Diving through the generated maps reveals, for example, that in Valencia, the risk of cases of laryngeal cancer in men is 11% lower than in the rest of Spain. In Alicante city it is 17% lower and in Castellón de la Plana the data is equivalent to the rest of Spain.
In total, 9.5 million deaths have been analysed in the period between 1989 and 2014. The atlas sources are the National Statistics Institute (INE) databases but, unlike these, it allows for a much more disaggregated geographical analysis (at the municipal level) and the visualisation of temporal information dynamically.
Another novelty of the atlas is that the research staff has applied in all calculations smoothing models (the risk in each municipality should be similar to that of its neighbouring municipalities) to achieve rigorous results. This is especially relevant in municipalities with low population density, which would otherwise yield wild results. Hence, researchers point out that the atlas allows knowing with statistical rigour the causes of death even in the more isolated areas of Spain where the amount of information available is quite scarce.
By combining all these factors, a significant amount of highly disaggregated data is achieved, small data in the words of the project manager despite the large volume (big data) of the database.
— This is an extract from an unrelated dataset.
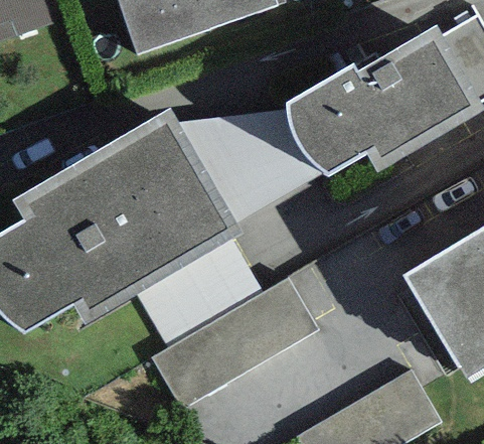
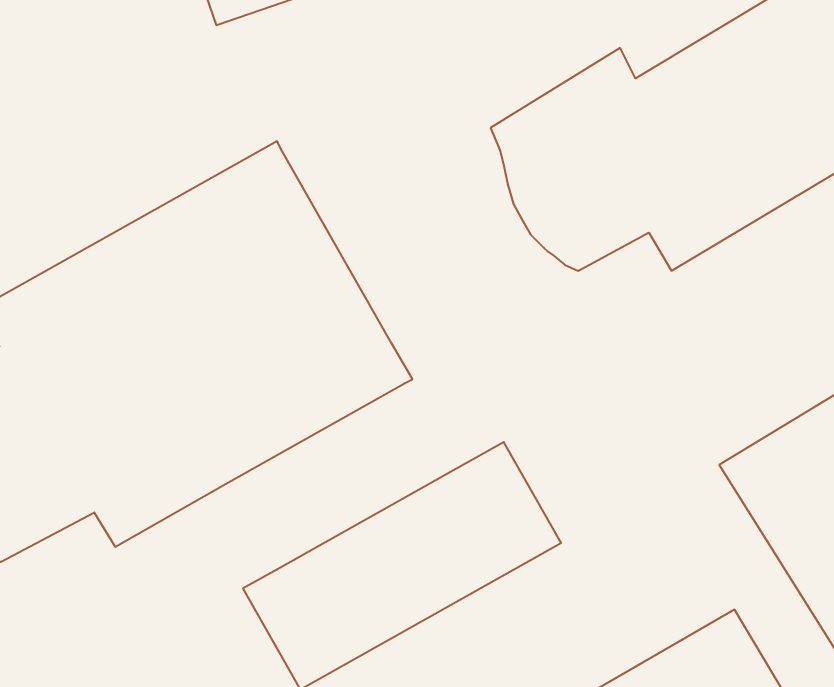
building: [170,104,311,221] -> none
building: [141,243,263,341] -> none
Significant results nationwide
The atlas also reveals that rural areas have much lower mortality than urban areas except in cases of death from osteoporosis and fractures in women or traffic accidents. The tool also shows that AIDS mortality has gone from being fundamentally urban in the early 1990s to having a much more prominent presence in areas of Spain with lower income.
Other striking results produced by the atlas are that coastal areas with a residential presence from northern Europe show particular patterns (increased risk of lung cancer mortality in women or a sustained temporary decrease in the risk of heart attack throughout the study period) or that diabetes has a clear ascending pattern of risk from north to south.
For certain causes of mortality, the atlas evidences singular temporal evolutions in different geographical locations, such as in a brain tumour or viral hepatitis. In addition, some causes show clearly ascending trends throughout the study period. This is the case, for example, of myelodysplastic syndrome, which doubles its mortality rate throughout the study period and presents different evolutions in different geographical locations.
The causes of mortality that present the greatest geographical differences are generally the most unspecific, such as senility and cardiac arrest (the two diseases with the greatest geographical differences).
Free software and teamwork
The atlas is the result of several months of work of the Bayensians research group of the Fisabio Foundation and the General Directorate of Public Health and Addictions of the Valencian Government and, in part, has been funded with assistance from Fisabio and the Carlos III Health Institute in its 2016 Call for Strategic Health Action 2013-2016 Modality Health Research Projects (PI16 / 01004). At present, the project seeks new sources of funding both to exploit all the information it provides and to continue nourishing it with new data and guarantee its continuity.
All the software used to draw the atlas is free and the information it provides is of great value to guide health policies: for example, to identify geographic areas with unfavourable health indicators and, once the causes have been elucidated, design and implement corrective measures.